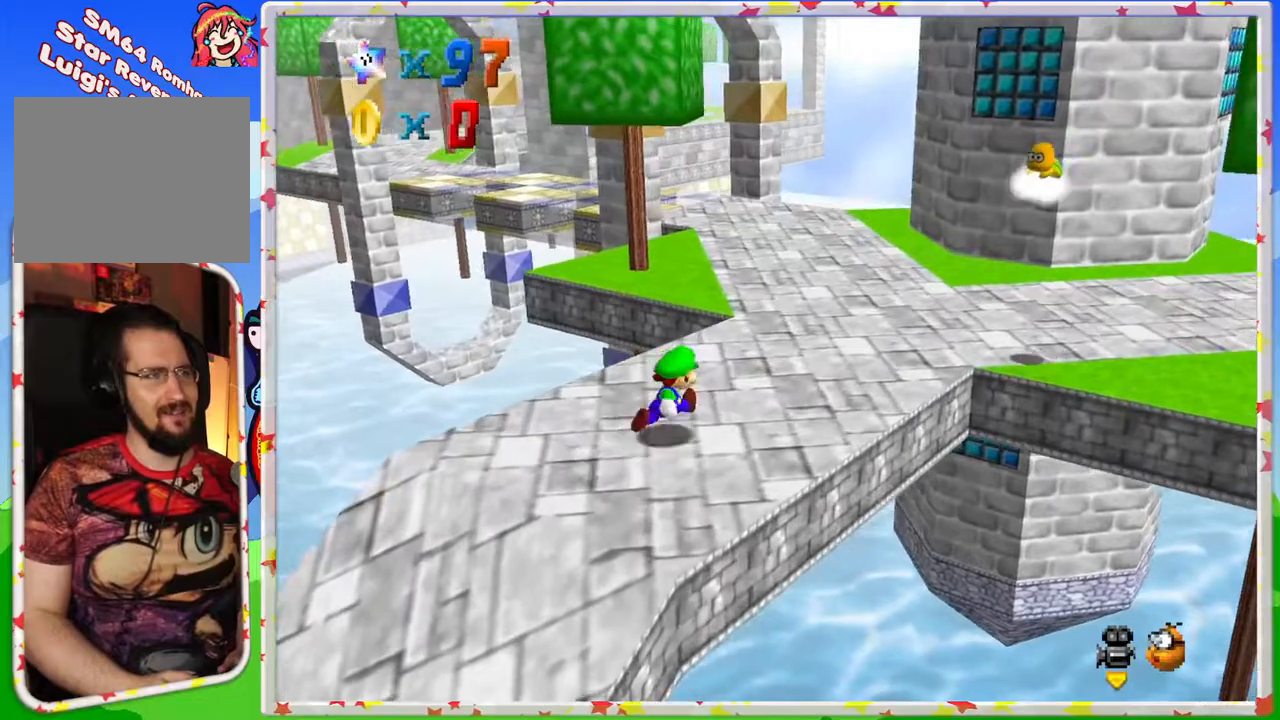
{"buttons": ["Z"], "left_stick": "center", "events": [[267, "A", "down"], [300, "left_stick", "up"], [400, "Z", "down"], [433, "A", "up"], [433, "left_stick", "center"]]}
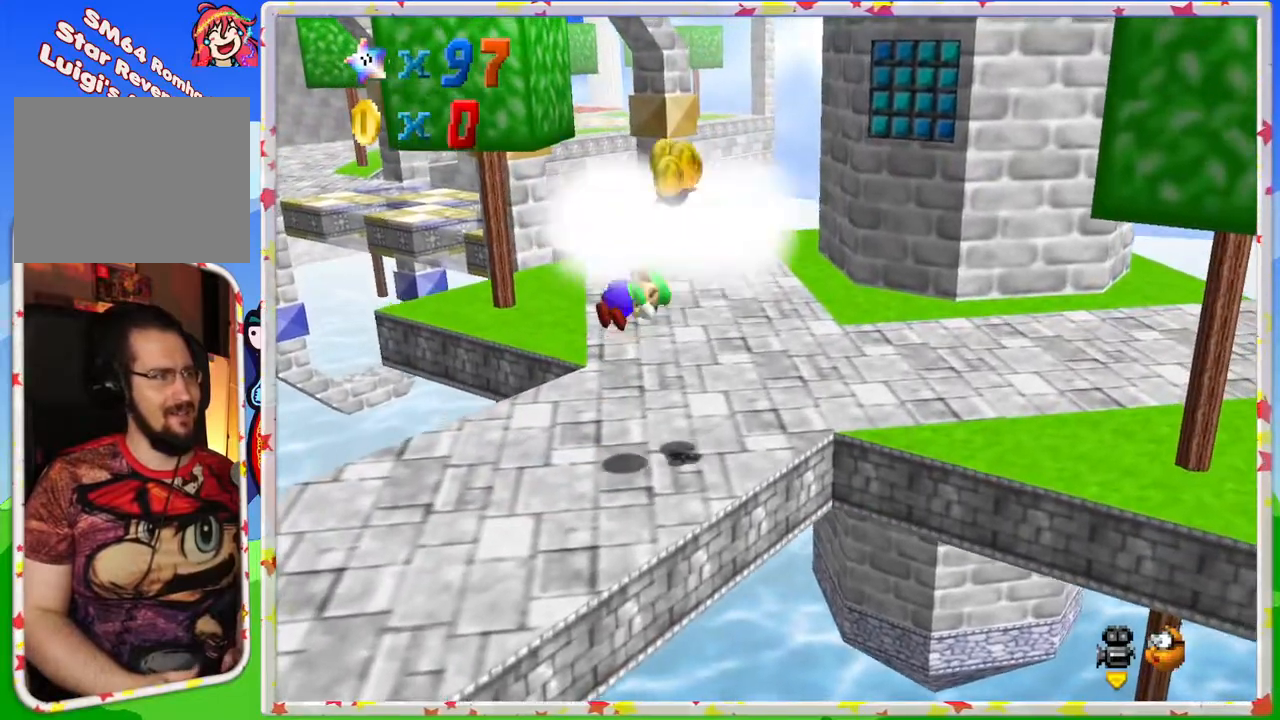
{"buttons": [], "left_stick": "center", "events": [[133, "Z", "up"]]}
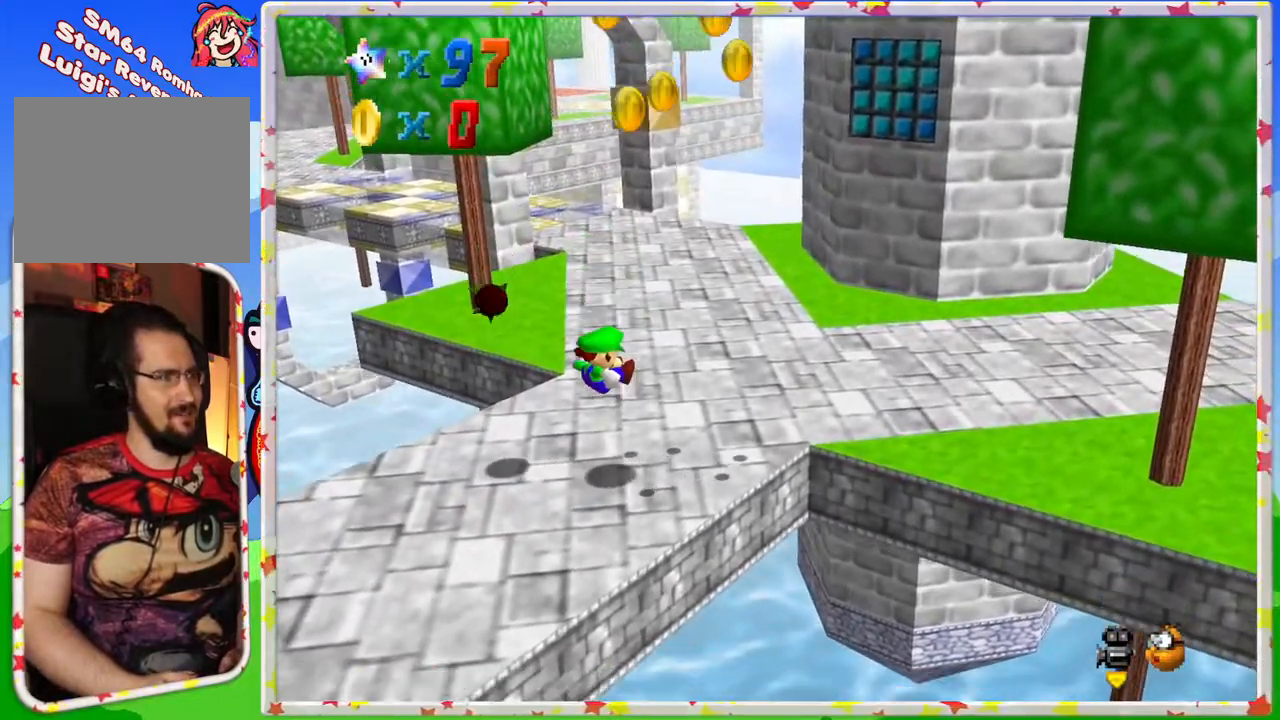
{"buttons": [], "left_stick": "right", "events": [[300, "left_stick", "right"]]}
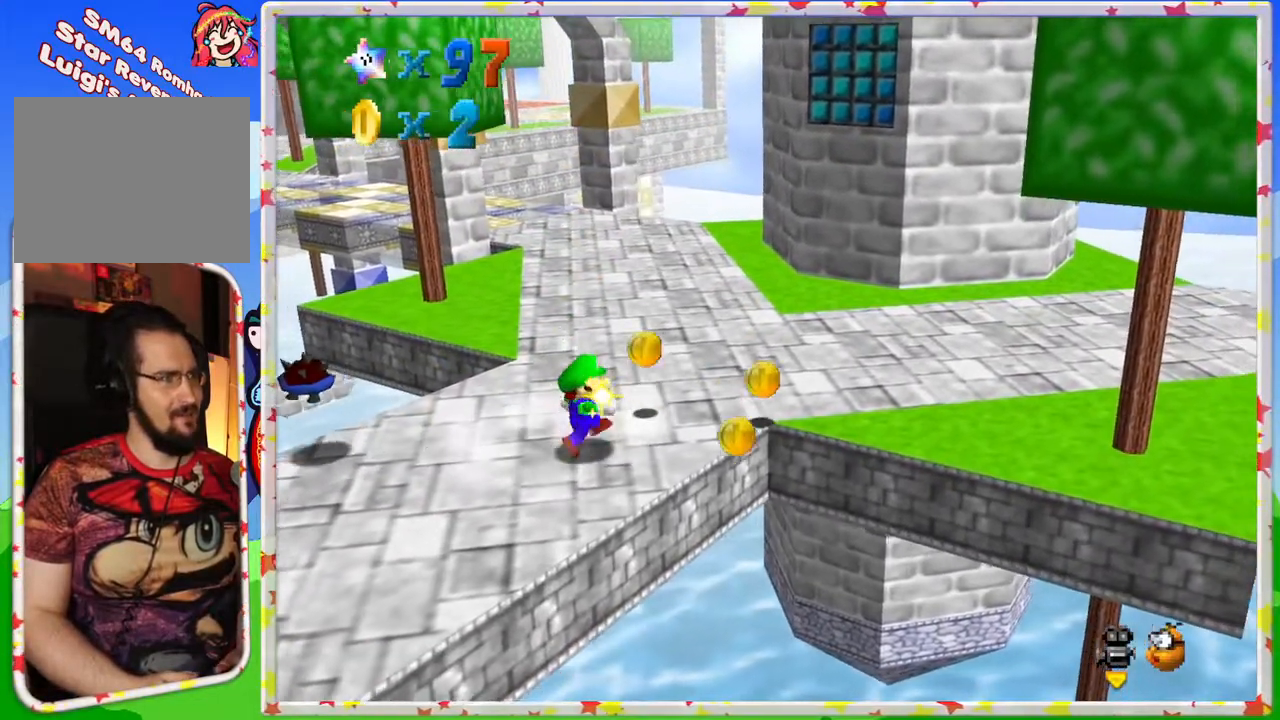
{"buttons": [], "left_stick": "up", "events": [[217, "left_stick", "up"], [317, "C_LEFT", "down"], [433, "C_LEFT", "up"]]}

· · · ·

In your copy, reproduce the data above exactly and skip every picture.

{"buttons": ["Z"], "left_stick": "center", "events": [[267, "A", "down"], [300, "left_stick", "up"], [400, "Z", "down"], [433, "A", "up"], [433, "left_stick", "center"]]}
{"buttons": [], "left_stick": "center", "events": [[133, "Z", "up"]]}
{"buttons": [], "left_stick": "right", "events": [[300, "left_stick", "right"]]}
{"buttons": [], "left_stick": "up", "events": [[217, "left_stick", "up"], [317, "C_LEFT", "down"], [433, "C_LEFT", "up"]]}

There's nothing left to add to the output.